====== AUSGANGSTEXT ======
Panafrikanisches Freihandelsabkommen: Made in Africa
Am Wochenende soll das Freihandelsabkommen zwischen den 55 Staaten in Kraft treten. Auch das Schwergewicht Nigeria ist nach langem Zögern dabei.
Perspektivisch soll durch die „Afrikanische Freihandelszone“ ein panafrikanischer Binnenmarkt nach EU-Muster entstehen, mit freiem Waren- und Personenverkehr und der Liberalisierung von Dienstleistungen. Afrikas Staaten sollen ab sofort Handelshemmnisse verringern, so den innerafrikanischen Handel ankurbeln und Handelsstreitigkeiten künftig untereinander nach gemeinsamen Regeln klären. All das ist zentraler Baustein des Fernziels der AU: Bis zum Jahr 2063, hundert Jahre nach Gründung des AU-Vorgängers OAU (Organisation für Afrikanische Einheit), soll Afrika geeint und wohlhabend sein.
Ein entscheidendes Land fehlte bisher: Nigeria. Der größte Ölexporteur des Kontinents hat eine Bevölkerung von rund 200 Millionen Menschen und ist vor Südafrika die größte Volkswirtschaft Afrikas. Abhängig von Nigeria ist vor allem der mit 11 Millionen Einwohnern relativ kleine Nachbar Benin. Benin hat AfCFTA bislang ebenfalls nicht unterschrieben, auch nicht das abgeschottete Eritrea.
Nach langem Zögern hat Nigeria wenige Tage vor dem AU-Gipfel doch noch eingelenkt. Per Twitter kündigte Präsident Muhammadu Buhari an, das Abkommen zu unterzeichnen, um Einfluss auf seine Umsetzung nehmen zu können. Man wolle „Schutzmaßnahmen gegen Schmuggel und Dumping“, so die Mitteilung der Präsidentschaft, und: „Afrika braucht nicht nur eine Handelspolitik, sondern eine kontinentweite Industriepolitik. Unsere Vision für den innerafrikanischen Handel ist Freizügigkeit für Waren ‚Made in Africa‘“.
„Nigeria hat sich um die Konsequenzen gesorgt, vor allem, wenn es um die lokale Produktion geht“, beschreibt Gbenga Adebija, Direktor der Nigerianisch-Deutschen Wirtschaftsvereinigung mit Sitz in Lagos, die bisher ablehnende Haltung. Diskutiert worden sei auch, ob Freihandel minderwertige Waren in das Land bringen würden. Und was offene Grenzen für die Sicherheit bedeuten.
„Es ist absolut notwendig“
„Gibt es auf dem Kontinent Firmen, die dieselben Produkte herstellen und dann nach Nigeria exportieren? Das könnte ganze Industriezweige zerstören“, fasst Eze Onyekpere, Leiter des Zentrums für soziale Gerechtigkeit in Abuja, weitere Bedenken in Nigeria zusammen. Mitunter würde sich das riesige Land auch nicht für wettbewerbsfähig genug halten. „Welche Dienstleistungen und Güter lassen sich überhaupt exportieren? Oder bleibt das Land letztendlich nur Konsument?“
Doch ohne eine Unterschrift würde Nigeria bei künftigen Gesprächen rund um AfCFTA nicht mitreden können. Das gab den Ausschlag, doch teilzunehmen. Laut Gbenga Adebija wird sich Nigeria dabei dafür einsetzen, dass Arbeitsplätze entstehen und die Geschäftsmöglichkeiten für Unternehmer sich verbessern.
======
ANFORDERUNGEN
a. Übertragen Sie aus dem Artikel zum Freihandelsabkommen wörtlich alles von „Panafrikanisches Freihandelsabkommen: Made“ bis hinunter zu „langem Zögern dabei.“.
b. Knüpfen Sie an den Artikel zum Freihandelsabkommen an und führen Sie ihn im Anschluss an seinen letzten Satz weiter.
Die Auflistung wird für die Bearbeitung nicht benötigt.
====== ROHDATEN ======
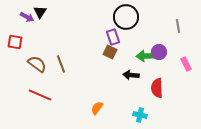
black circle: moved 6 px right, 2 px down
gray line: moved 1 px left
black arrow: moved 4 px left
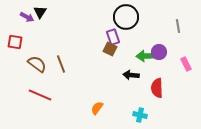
brown square: moved 3 px up
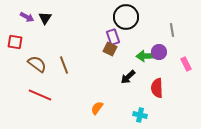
black triangle: moved 5 px right, 6 px down
gray line: moved 6 px left, 4 px down
brown line: moved 3 px right, 1 px down
black arrow: moved 3 px left, 2 px down; rotated 49 degrees counterclockwise
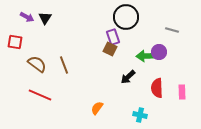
gray line: rotated 64 degrees counterclockwise
pink rectangle: moved 4 px left, 28 px down; rotated 24 degrees clockwise
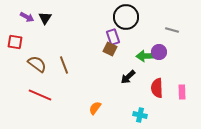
orange semicircle: moved 2 px left
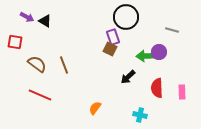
black triangle: moved 3 px down; rotated 32 degrees counterclockwise
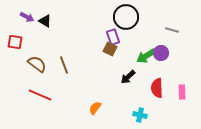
purple circle: moved 2 px right, 1 px down
green arrow: rotated 30 degrees counterclockwise
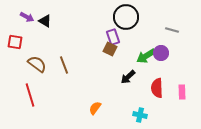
red line: moved 10 px left; rotated 50 degrees clockwise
======
ERGEBNISSE JE AUFGABE
a.
Panafrikanisches Freihandelsabkommen: Made in Africa
Am Wochenende soll das Freihandelsabkommen zwischen den 55 Staaten in Kraft treten. Auch das Schwergewicht Nigeria ist nach langem Zögern dabei.

b.
Unmittelbares Ziel des Freihandelsabkommens ist es, den Handel zwischen den 55 Staaten der AU, in denen mehr als 1,2 Milliarden Menschen leben, anzukurbeln. Aktuell wird nur ein Fünftel des Handels auf dem Kontinent mit anderen afrikanischen Staaten abgewickelt.
Gehandelt wird stattdessen mit den einstigen europäischen Kolonialmächten sowie zunehmend mit China. Einerseits liegt es daran, dass der Kontinent bis heute meist Rohstofflieferant geblieben ist. Doch auch die schlechte Infrastruktur und die in einigen Ländern massive Korruption wirken bremsend. Wer etwa in Nigeria Güter durch das Land fährt, muss an jedem Checkpoint Geld lassen, das Sicherheitskräfte mal diskret, mal sehr offen in die Taschen stecken. An vielen afrikanischen Grenzen sieht es ähnlich aus.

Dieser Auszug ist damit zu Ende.